Difference listings:
::::
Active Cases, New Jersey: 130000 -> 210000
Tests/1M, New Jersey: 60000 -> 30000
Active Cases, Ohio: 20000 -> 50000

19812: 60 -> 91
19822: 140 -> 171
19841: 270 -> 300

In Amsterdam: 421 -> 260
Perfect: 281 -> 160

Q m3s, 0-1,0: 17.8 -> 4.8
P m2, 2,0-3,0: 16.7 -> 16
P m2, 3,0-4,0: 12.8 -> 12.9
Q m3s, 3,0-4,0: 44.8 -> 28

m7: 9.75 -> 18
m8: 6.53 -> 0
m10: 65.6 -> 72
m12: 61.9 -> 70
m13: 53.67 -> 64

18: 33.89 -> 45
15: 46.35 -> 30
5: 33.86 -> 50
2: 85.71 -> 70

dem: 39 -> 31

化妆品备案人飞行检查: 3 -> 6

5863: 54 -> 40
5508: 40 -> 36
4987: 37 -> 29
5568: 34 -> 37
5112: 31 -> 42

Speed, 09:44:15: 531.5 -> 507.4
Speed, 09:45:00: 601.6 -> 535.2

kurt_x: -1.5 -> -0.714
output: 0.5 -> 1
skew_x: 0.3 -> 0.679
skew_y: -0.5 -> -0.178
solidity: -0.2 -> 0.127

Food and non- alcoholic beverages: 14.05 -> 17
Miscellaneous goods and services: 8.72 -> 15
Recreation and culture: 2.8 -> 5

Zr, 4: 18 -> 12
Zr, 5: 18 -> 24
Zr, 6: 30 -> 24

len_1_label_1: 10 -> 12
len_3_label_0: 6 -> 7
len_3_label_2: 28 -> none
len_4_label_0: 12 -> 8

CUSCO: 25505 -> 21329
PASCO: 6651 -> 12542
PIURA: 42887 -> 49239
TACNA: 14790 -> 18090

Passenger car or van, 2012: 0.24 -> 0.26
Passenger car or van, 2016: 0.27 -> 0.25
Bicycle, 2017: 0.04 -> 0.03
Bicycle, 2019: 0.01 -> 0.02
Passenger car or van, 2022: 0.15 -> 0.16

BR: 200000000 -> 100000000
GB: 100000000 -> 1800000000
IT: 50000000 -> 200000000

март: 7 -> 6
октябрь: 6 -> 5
::::
HOW TO COMPLETE THIS TASK: A full, exact copy of the entries is the required answer.

EXPECTED ANSWER:
Active Cases, New Jersey: 130000 -> 210000
Tests/1M, New Jersey: 60000 -> 30000
Active Cases, Ohio: 20000 -> 50000

19812: 60 -> 91
19822: 140 -> 171
19841: 270 -> 300

In Amsterdam: 421 -> 260
Perfect: 281 -> 160

Q m3s, 0-1,0: 17.8 -> 4.8
P m2, 2,0-3,0: 16.7 -> 16
P m2, 3,0-4,0: 12.8 -> 12.9
Q m3s, 3,0-4,0: 44.8 -> 28

m7: 9.75 -> 18
m8: 6.53 -> 0
m10: 65.6 -> 72
m12: 61.9 -> 70
m13: 53.67 -> 64

18: 33.89 -> 45
15: 46.35 -> 30
5: 33.86 -> 50
2: 85.71 -> 70

dem: 39 -> 31

化妆品备案人飞行检查: 3 -> 6

5863: 54 -> 40
5508: 40 -> 36
4987: 37 -> 29
5568: 34 -> 37
5112: 31 -> 42

Speed, 09:44:15: 531.5 -> 507.4
Speed, 09:45:00: 601.6 -> 535.2

kurt_x: -1.5 -> -0.714
output: 0.5 -> 1
skew_x: 0.3 -> 0.679
skew_y: -0.5 -> -0.178
solidity: -0.2 -> 0.127

Food and non- alcoholic beverages: 14.05 -> 17
Miscellaneous goods and services: 8.72 -> 15
Recreation and culture: 2.8 -> 5

Zr, 4: 18 -> 12
Zr, 5: 18 -> 24
Zr, 6: 30 -> 24

len_1_label_1: 10 -> 12
len_3_label_0: 6 -> 7
len_3_label_2: 28 -> none
len_4_label_0: 12 -> 8

CUSCO: 25505 -> 21329
PASCO: 6651 -> 12542
PIURA: 42887 -> 49239
TACNA: 14790 -> 18090

Passenger car or van, 2012: 0.24 -> 0.26
Passenger car or van, 2016: 0.27 -> 0.25
Bicycle, 2017: 0.04 -> 0.03
Bicycle, 2019: 0.01 -> 0.02
Passenger car or van, 2022: 0.15 -> 0.16

BR: 200000000 -> 100000000
GB: 100000000 -> 1800000000
IT: 50000000 -> 200000000

март: 7 -> 6
октябрь: 6 -> 5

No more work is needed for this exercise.